Website helps collect donations, set up e-commerce shops
As part of efforts to lift 43 million people out of poverty, China is harnessing the power of the Internet in a groundbreaking online initiative. [Special coverage]
To make full use of the "Internet Plus" to involve people from all walks of life in helping the poor, the State Council established an online platform in July, called Social Participation in Poverty Alleviation and Development.
With five sub-platforms, which include giving donations, an online store and crowd funding, the platform can be accessed online and via a mobile app, or on WeChat. Users can browse the website to find people or a family they wish to help.
According to the website, it had published 544,892 requests for help and gathered over 23 million yuan ($3.45 million) in donations as of press time.
To expand online services to rural areas, cities across the country have pledged to promote the website to alleviate poverty.
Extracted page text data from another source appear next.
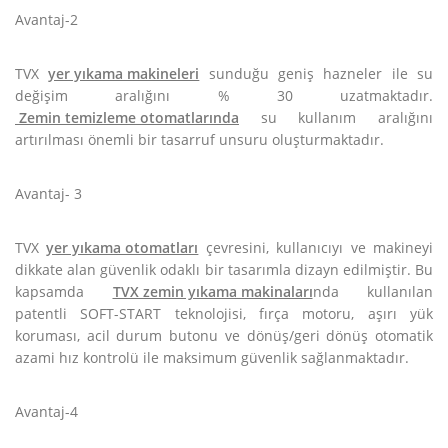
Avantaj-2
TVX
yer yıkama makineleri
sunduğu geniş hazneler ile su
değişim aralığını % 30 uzatmaktadır.
Zemin temizleme otomatlarında
su kullanım aralığını
artırılması önemli bir tasarruf unsuru oluşturmaktadır.
Avantaj- 3
TVX
yer yıkama otomatları
çevresini, kullanıcıyı ve makineyi
dikkate alan güvenlik odaklı bir tasarımla dizayn edilmiştir. Bu
kapsamda
TVX zemin yıkama makinaları
nda kullanılan
patentli SOFT-START teknolojisi, fırça motoru, aşırı yük
koruması, acil durum butonu ve dönüş/geri dönüş otomatik
azami hız kontrolü ile maksimum güvenlik sağlanmaktadır.
Avantaj-4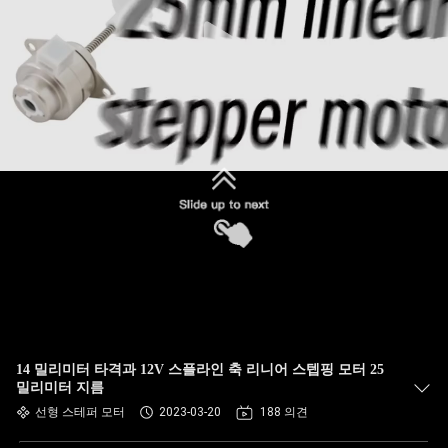
14 밀리미터 타격과 12V 스플라인 축 리니어 스텝핑 모터 25
밀리미터 지름
선형 스테퍼 모터
2023-03-20
188 의견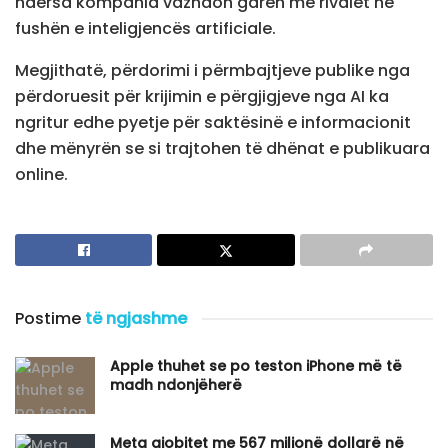
ndërsa kompania vazhdon garën me rivalët në
fushën e inteligjencës artificiale.
Megjithatë, përdorimi i përmbajtjeve publike nga
përdoruesit për krijimin e përgjigjeve nga AI ka
ngritur edhe pyetje për saktësinë e informacionit
dhe mënyrën se si trajtohen të dhënat e publikuara
online.
Postime
të ngjashme
Apple thuhet se po teston iPhone më të
madh ndonjëherë
​Meta gjobitet me 567 milionë dollarë në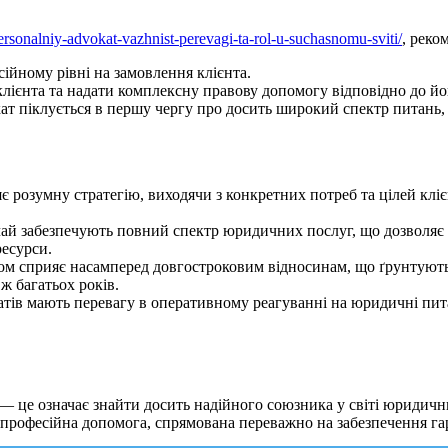
/personalniy-advokat-vazhnist-perevagi-ta-rol-u-suchasnomu-sviti/
, реко
ійному рівні на замовлення клієнта.
клієнта та надати комплексну правову допомогу відповідно до йо
ат піклується в першу чергу про досить широкий спектр питань, 
яє розумну стратегію, виходячи з конкретних потреб та цілей клі
ай забезпечують повний спектр юридичних послуг, що дозволяє к
ресурси.
ом сприяє насамперед довгостроковим відносинам, що ґрунтуються
ж багатьох років.
атів мають перевагу в оперативному реагуванні на юридичні пит
 — це означає знайти досить надійного союзника у світі юридичн
 є професійна допомога, спрямована переважно на забезпечення га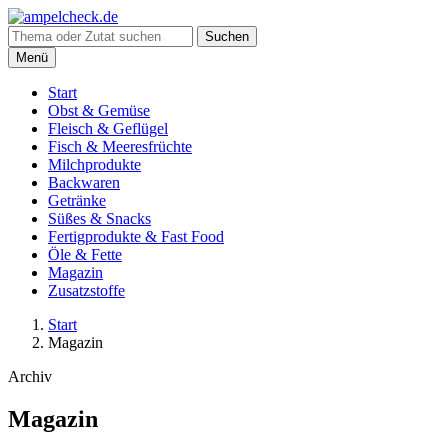
Suche
Suchen
nach:
Menü
Start
Obst & Gemüse
Fleisch & Geflügel
Fisch & Meeresfrüchte
Milchprodukte
Backwaren
Getränke
Süßes & Snacks
Fertigprodukte & Fast Food
Öle & Fette
Magazin
Zusatzstoffe
Start
Magazin
Archiv
Magazin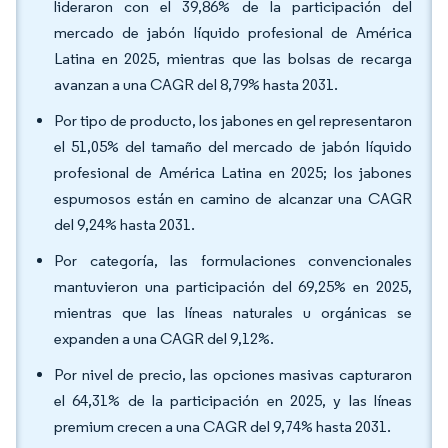
lideraron con el 39,86% de la participación del
mercado de jabón líquido profesional de América
Latina en 2025, mientras que las bolsas de recarga
avanzan a una CAGR del 8,79% hasta 2031.
Por tipo de producto, los jabones en gel representaron
el 51,05% del tamaño del mercado de jabón líquido
profesional de América Latina en 2025; los jabones
espumosos están en camino de alcanzar una CAGR
del 9,24% hasta 2031.
Por categoría, las formulaciones convencionales
mantuvieron una participación del 69,25% en 2025,
mientras que las líneas naturales u orgánicas se
expanden a una CAGR del 9,12%.
Por nivel de precio, las opciones masivas capturaron
el 64,31% de la participación en 2025, y las líneas
premium crecen a una CAGR del 9,74% hasta 2031.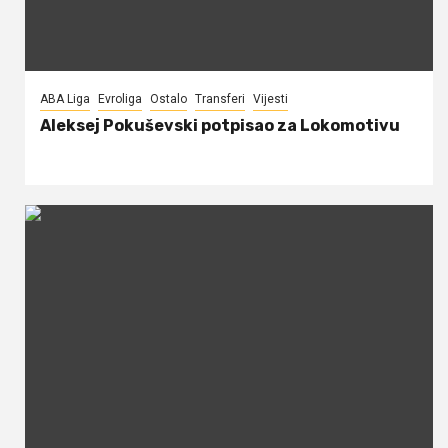
ABA Liga
Evroliga
Ostalo
Transferi
Vijesti
Aleksej Pokuševski potpisao za Lokomotivu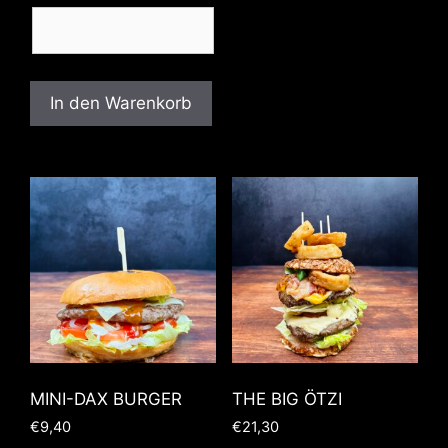
In den Warenkorb
MINI-DAX BURGER
THE BIG ÖTZI
€
9,40
€
21,30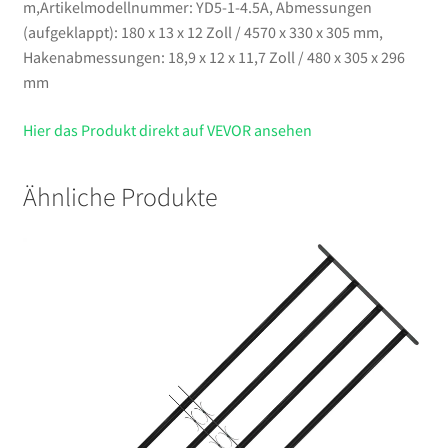
m,Artikelmodellnummer: YD5-1-4.5A, Abmessungen
(aufgeklappt): 180 x 13 x 12 Zoll / 4570 x 330 x 305 mm,
Hakenabmessungen: 18,9 x 12 x 11,7 Zoll / 480 x 305 x 296
mm
Hier das Produkt direkt auf VEVOR ansehen
Ähnliche Produkte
For example, starting Monday, the poverty relief office of Hengyang, Hunan Province began to mobilize its employees to register the information of poverty-stricken households and villages.
After checking for authenticity, the information will be uploaded to the online platform. The office has vowed to register all poverty-stricken families before 2018.
Training courses on instructing government employees to register and use the platform as well as reviewing and publishing the information have been held across the nation.
Promoting local agriculture
Chinese President Xi Jinping has said online services should play a bigger role in reducing poverty by promoting agricultural goods produced by impoverished people and by making high-quality education accessible to more children in remote mountainous regions via the Internet, the Xinhua News Agency reported.
Xinjiang Uyghur Autonomous Region is one of the regions to have used e-commerce to boost the local economy.
"In the past two years, Xinjiang's e-businesses have developed rapidly and many local residents have benefited from poverty relief measures boosted by the Internet. For example, e-commerce provides residents in southern Xinjiang with the opportunity to introduce their products, such as cotton, walnuts and rice, to the rest of the country. It not only helps avoid gluts of these products due to remote geographic locations and lagging logistics systems, but also attracts more buyers to sign bulk purchase agreements," Huang Changhui, director of the Yuli county e-business association, told the Global Times.
Huang said that e-commerce also helped alleviate unemployment, as many have started to earn good incomes by acting as an agent for these products. "An agent can earn 3,000 to 5,000 yuan a month," Huang said.
Targeted efforts
During his visit to Chongqing municipality in January 2016, Xi said the success of development-oriented poverty relief lies in "precise and targeted poverty alleviation efforts."
"To ensure precise and targeted poverty alleviation, the local government rules that any officials who are relatives of poverty-stricken families must take responsibility for helping their families out of poverty. My uncle, who works in the government of a township, can't get his salary until my family succeeds in shaking off poverty," a resident surnamed Ma from a rural village in Henan Province told the Global Times.